- Type: Playground
- Location: New York City (Bensonhurst, Brooklyn), New York
- Coordinates: 40°37′9″N 73°59′54″W﻿ / ﻿40.61917°N 73.99833°W
- Area: 0.87 acres (0.352 ha; 0.001 sq mi)
- Elevation: 49 feet (15 m)
- Opened: May 24, 1935
- Founder: City of New York
- Etymology: Named after Lt. Joseph Petrosino, NYPD
- Operator: New York City Department of Parks & Recreation
- Open: All year 6:00 am – 1:00 am
- Designation: Playground as defined in New York City Charter Chapter 21
- Parking: Street parking
- Public transit: Subway: ​​ trains at 71st Street
- Website: www.nycgovparks.org/parks/josephpetrosinopark

= Lieutenant Joseph Petrosino Park =

Public park in Brooklyn, New York

Lieutenant Joseph Petrosino Park is a New York City public park located in Bensonhurst, Brooklyn, New York City between 70th Street to the north, 71st Street to the south, 16th Avenue to the east, and New Utrecht Avenue to the west. It is on the east side of the 71st Street subway station. This part of Bensonhurst was within the Town of Nieuw Utrecht when it was founded during the Dutch colonial era in 1657. The town had its name Anglicized to New Utrecht during the English colonial era. The town lost its autonomous status and became part of the City of Brooklyn in 1894. Since 16th Avenue and New Utrecht Avenue do not run parallel to each other, the footprint of the park is trapezoidal in shape.

The land for the park was purchased by the City of New York in 1929, and the park was opened on May 24, 1935. It was originally called Satellite Park. When it opened, the park had handball courts, slides, swings, a wading pool, jungle gym, and a recreation building around its perimeter. A basketball court was later added on the southern side of the park extending from east to west. In 1993, the park underwent a $700,000 reconstruction. The handball courts, basketball court, and children's playground were renovated. The city installed new benches, fencing, lights and landscaping and improved the drainage. In 1999, the New York City Council renamed the park after Lt. Joseph Petrosino, NYPD.

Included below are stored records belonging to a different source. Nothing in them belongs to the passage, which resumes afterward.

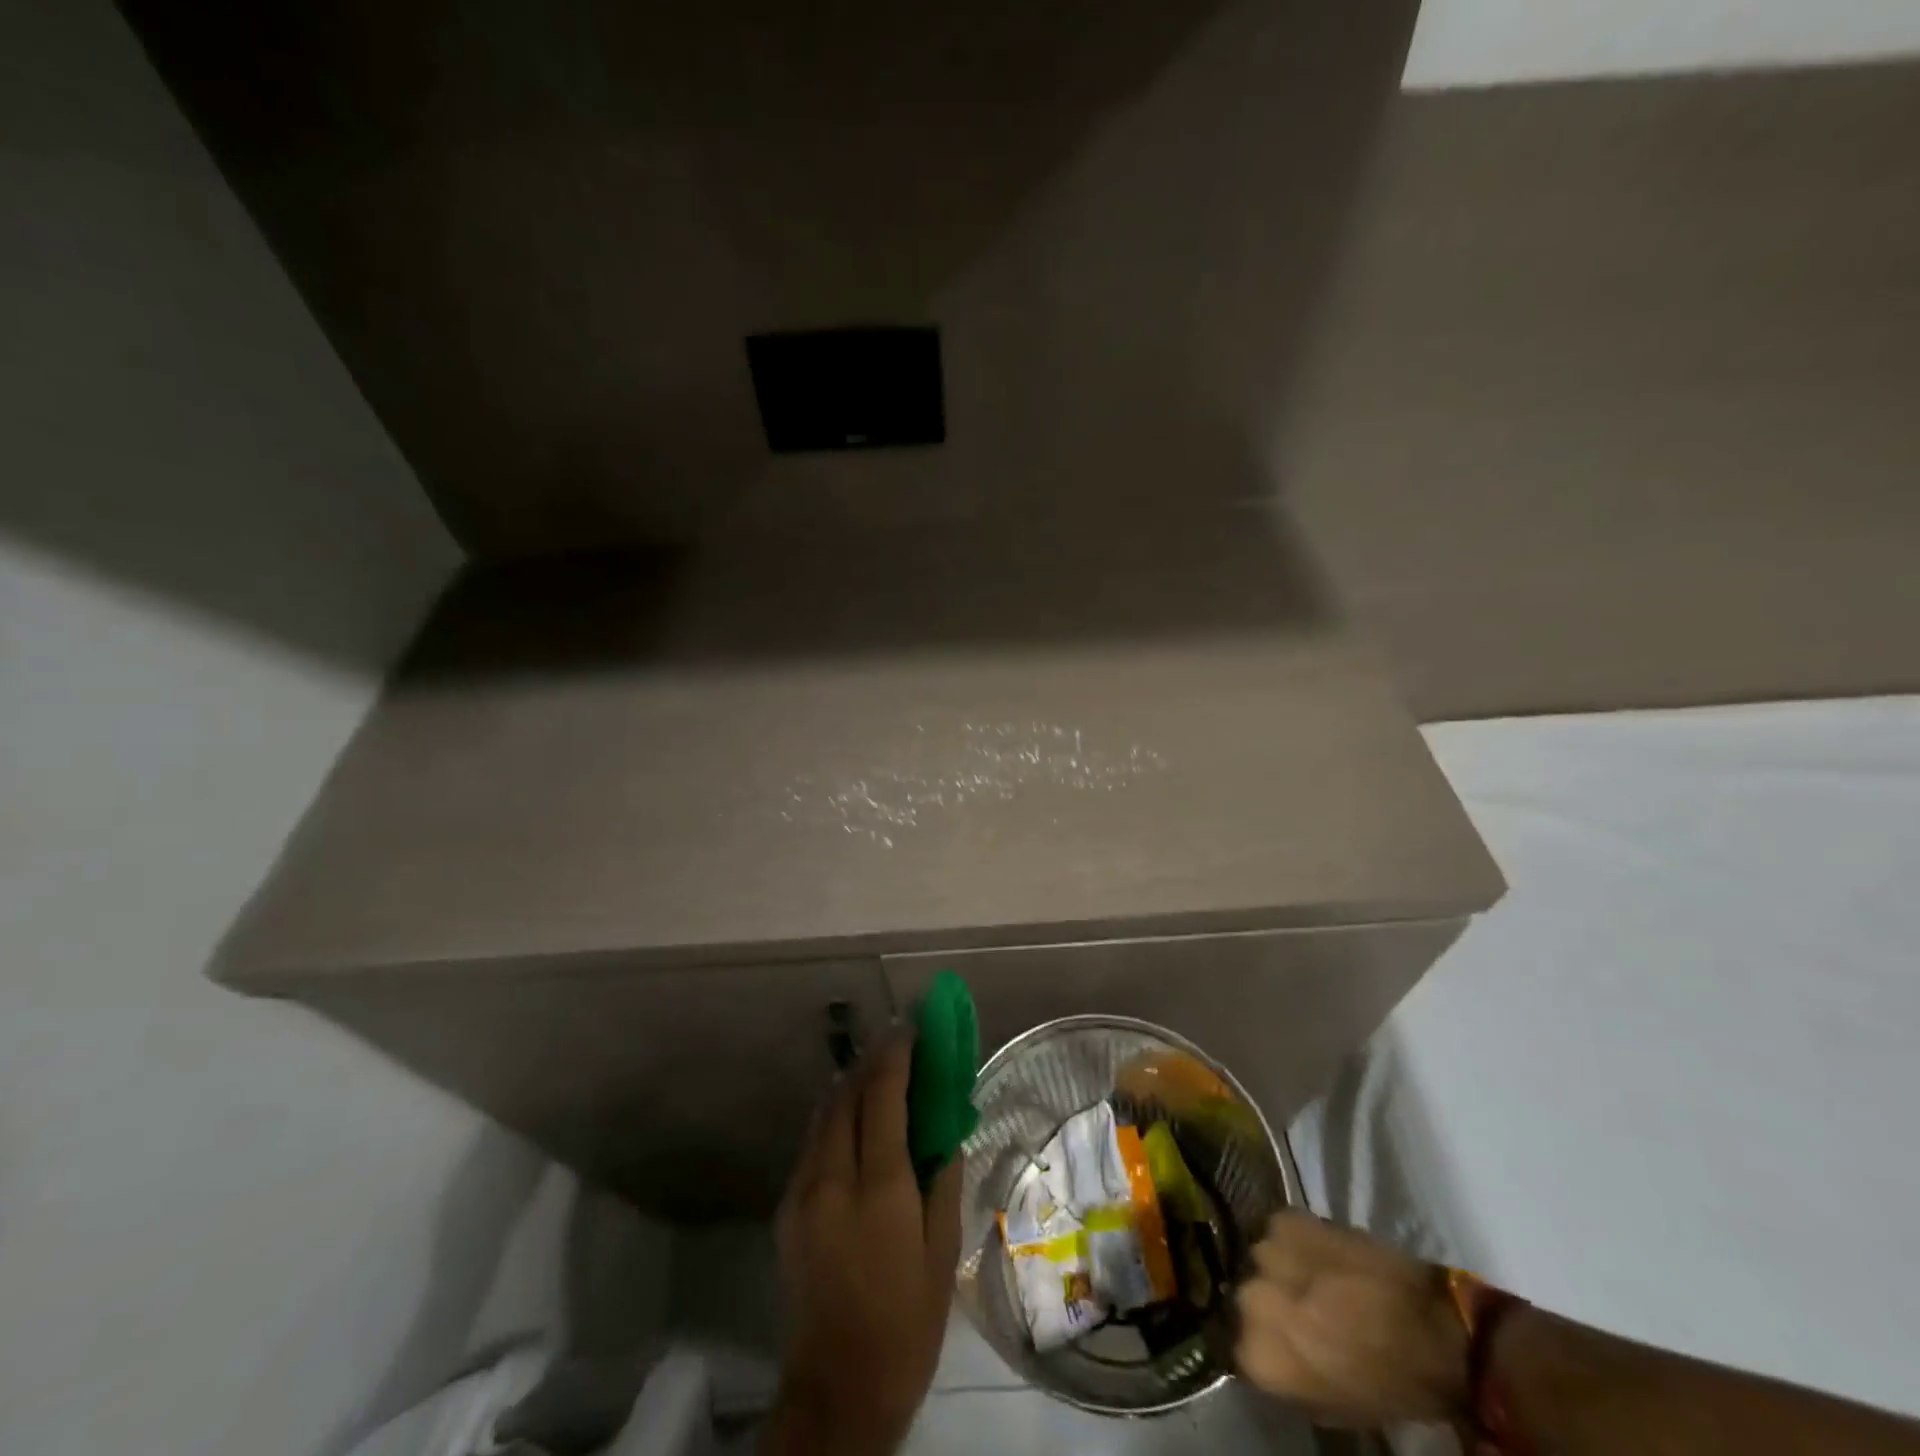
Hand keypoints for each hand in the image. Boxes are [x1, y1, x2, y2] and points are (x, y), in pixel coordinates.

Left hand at [764, 1038, 963, 1455]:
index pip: (883, 1096)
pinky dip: (834, 1116)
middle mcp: (833, 1177)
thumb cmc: (907, 1320)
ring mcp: (802, 1190)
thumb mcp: (943, 1251)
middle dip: (872, 1061)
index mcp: (878, 1187)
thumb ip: (942, 1178)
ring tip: (875, 1070)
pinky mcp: (787, 1207)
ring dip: (850, 1085)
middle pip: (847, 1095)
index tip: (911, 1028)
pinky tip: (853, 1119)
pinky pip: (813, 1141)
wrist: (838, 1386)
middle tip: (896, 1042)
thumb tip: (944, 1125)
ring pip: (823, 1114)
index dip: (896, 1055)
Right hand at [1234, 1212, 1467, 1427]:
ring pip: (1261, 1257)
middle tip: (1297, 1305)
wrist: (1433, 1330)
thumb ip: (1283, 1368)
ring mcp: (1265, 1251)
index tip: (1280, 1339)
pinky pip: (1277, 1229)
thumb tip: (1266, 1346)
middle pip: (1246, 1294)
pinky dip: (1293, 1240)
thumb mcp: (1329, 1402)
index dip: (1261, 1339)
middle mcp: (1250, 1299)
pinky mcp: (1286, 1217)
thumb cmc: (1386, 1382)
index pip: (1236, 1341)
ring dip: (1279, 1266)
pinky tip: (1318, 1253)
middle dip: (1267, 1298)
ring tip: (1309, 1275)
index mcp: (1258, 1354)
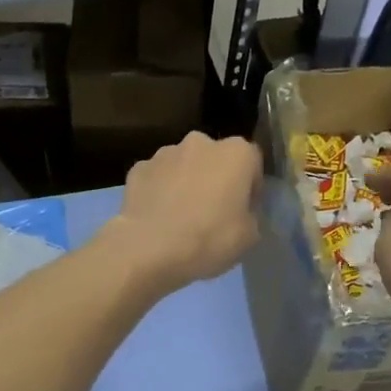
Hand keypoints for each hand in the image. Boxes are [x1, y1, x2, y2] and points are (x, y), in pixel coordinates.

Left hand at [106, 132, 260, 294]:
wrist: (149, 248)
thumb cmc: (209, 238)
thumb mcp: (249, 236)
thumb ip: (250, 214)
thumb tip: (239, 210)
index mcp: (236, 153)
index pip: (252, 162)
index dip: (250, 187)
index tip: (243, 209)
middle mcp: (200, 143)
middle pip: (214, 159)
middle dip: (215, 178)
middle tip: (212, 211)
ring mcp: (164, 153)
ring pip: (183, 165)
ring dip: (185, 182)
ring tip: (180, 216)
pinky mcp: (138, 168)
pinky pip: (156, 178)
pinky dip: (158, 191)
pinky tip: (157, 216)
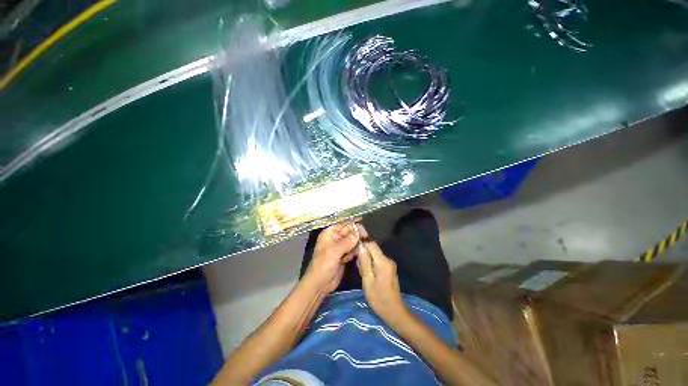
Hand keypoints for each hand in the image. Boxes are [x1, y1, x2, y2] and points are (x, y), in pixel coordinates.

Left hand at [303, 221, 360, 293]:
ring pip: (352, 240)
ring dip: (356, 244)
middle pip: (349, 231)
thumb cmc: (323, 265)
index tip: (362, 220)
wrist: (320, 284)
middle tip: (365, 238)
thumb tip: (358, 232)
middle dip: (356, 234)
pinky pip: (353, 249)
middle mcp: (335, 238)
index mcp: (330, 233)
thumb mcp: (334, 252)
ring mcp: (340, 247)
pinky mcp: (344, 255)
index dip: (352, 222)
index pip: (343, 224)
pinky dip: (354, 252)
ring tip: (355, 250)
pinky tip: (350, 258)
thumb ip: (347, 241)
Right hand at [356, 229, 407, 323]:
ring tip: (362, 272)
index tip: (353, 246)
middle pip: (373, 249)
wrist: (393, 311)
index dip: (362, 242)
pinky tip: (368, 275)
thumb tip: (361, 247)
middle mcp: (388, 260)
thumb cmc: (378, 297)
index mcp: (383, 261)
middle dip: (364, 254)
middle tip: (357, 266)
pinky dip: (371, 264)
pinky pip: (378, 261)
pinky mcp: (389, 269)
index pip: (372, 244)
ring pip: (375, 256)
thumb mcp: (368, 280)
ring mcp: (389, 264)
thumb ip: (364, 262)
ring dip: (367, 260)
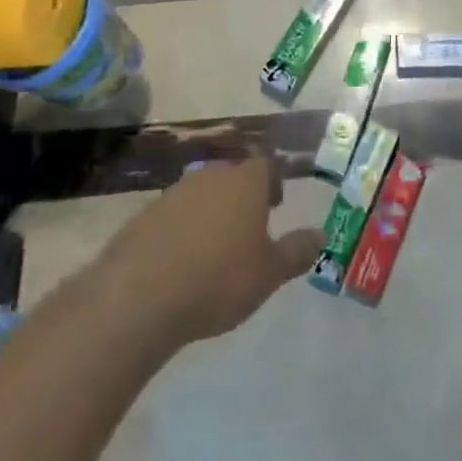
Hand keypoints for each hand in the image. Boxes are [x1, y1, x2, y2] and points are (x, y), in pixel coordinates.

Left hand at [96, 154, 323, 348]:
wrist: (141, 295)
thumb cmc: (220, 278)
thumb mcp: (269, 273)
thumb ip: (296, 251)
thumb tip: (320, 235)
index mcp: (246, 182)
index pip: (266, 165)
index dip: (273, 181)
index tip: (276, 204)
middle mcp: (211, 176)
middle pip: (232, 175)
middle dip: (242, 196)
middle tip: (250, 226)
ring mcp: (174, 193)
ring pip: (202, 194)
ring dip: (211, 212)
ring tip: (215, 247)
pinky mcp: (144, 215)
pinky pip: (173, 215)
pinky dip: (182, 230)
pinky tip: (181, 262)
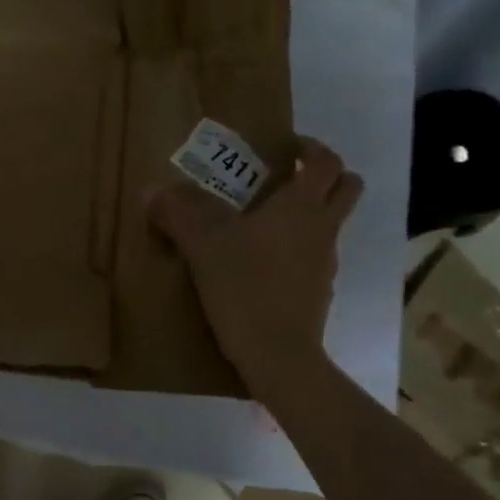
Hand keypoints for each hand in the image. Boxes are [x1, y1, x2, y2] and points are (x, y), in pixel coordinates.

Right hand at [148, 137, 363, 380]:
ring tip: (265, 222)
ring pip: (331, 223)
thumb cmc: (244, 286)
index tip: (289, 147)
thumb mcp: (202, 246)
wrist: (277, 353)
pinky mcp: (320, 290)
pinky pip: (316, 255)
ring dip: (311, 212)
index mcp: (300, 207)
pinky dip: (299, 247)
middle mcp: (322, 228)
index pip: (326, 162)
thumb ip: (178, 214)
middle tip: (291, 176)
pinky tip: (263, 262)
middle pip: (347, 187)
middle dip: (326, 175)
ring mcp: (326, 261)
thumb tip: (152, 191)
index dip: (312, 148)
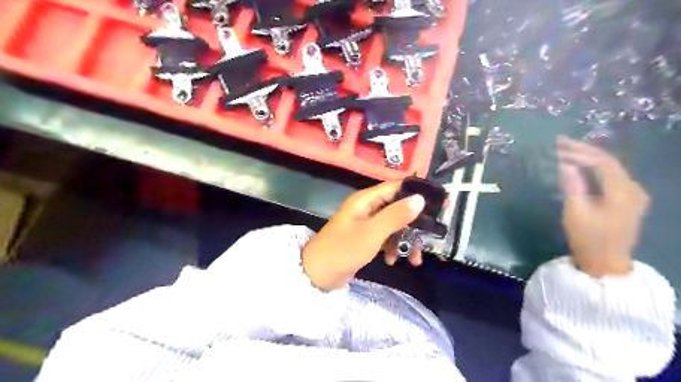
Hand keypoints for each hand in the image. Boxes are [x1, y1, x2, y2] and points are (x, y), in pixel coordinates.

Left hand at [303, 180, 423, 290]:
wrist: (317, 274)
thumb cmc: (344, 250)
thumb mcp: (372, 232)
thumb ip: (396, 215)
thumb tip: (419, 198)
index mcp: (366, 200)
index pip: (396, 187)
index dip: (417, 192)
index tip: (439, 201)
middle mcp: (367, 208)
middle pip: (398, 207)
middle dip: (414, 224)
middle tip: (431, 236)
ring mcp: (366, 223)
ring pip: (394, 225)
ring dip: (405, 240)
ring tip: (415, 258)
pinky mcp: (366, 238)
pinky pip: (386, 237)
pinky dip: (393, 247)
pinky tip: (393, 261)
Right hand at [558, 136, 647, 276]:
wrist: (605, 262)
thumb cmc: (588, 238)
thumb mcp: (575, 211)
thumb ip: (572, 185)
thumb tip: (566, 164)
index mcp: (622, 191)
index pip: (602, 162)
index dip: (579, 151)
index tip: (558, 146)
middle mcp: (633, 189)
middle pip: (609, 162)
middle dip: (583, 151)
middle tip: (561, 143)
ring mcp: (633, 195)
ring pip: (610, 168)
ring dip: (588, 158)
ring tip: (567, 151)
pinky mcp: (628, 200)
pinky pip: (611, 177)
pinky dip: (594, 169)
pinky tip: (580, 167)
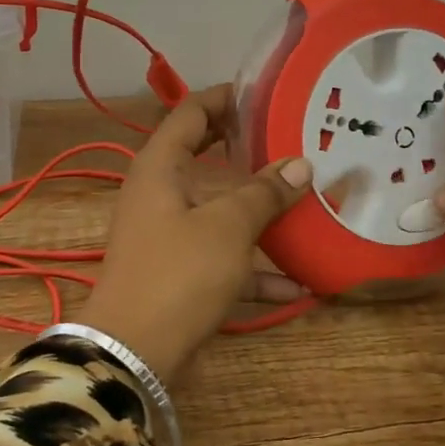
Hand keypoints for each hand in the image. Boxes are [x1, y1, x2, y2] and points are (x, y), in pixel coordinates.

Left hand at [81, 84, 312, 384]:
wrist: (135, 352)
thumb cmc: (178, 273)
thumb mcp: (227, 227)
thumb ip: (264, 193)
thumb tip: (301, 165)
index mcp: (160, 167)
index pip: (190, 113)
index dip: (225, 98)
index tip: (266, 92)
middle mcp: (161, 194)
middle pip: (207, 159)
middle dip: (249, 152)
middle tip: (293, 141)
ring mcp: (169, 235)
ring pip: (220, 212)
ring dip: (260, 215)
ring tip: (309, 207)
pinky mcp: (181, 273)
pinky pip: (224, 259)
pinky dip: (255, 269)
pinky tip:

Lt. Joseph Petrosino Park underwent a major renovation as part of New York City's Community Parks Initiative in 2019. The $4.5 million project, funded by the office of Mayor Bill de Blasio, included $355,000 from the NYC Department of Environmental Protection for green infrastructure.

Following the renovation, the park features new play areas for children, adult fitness equipment, basketball courts, handball courts and additional green spaces. Rain gardens and permeable pavement were installed to reduce stormwater runoff and improve the local environment.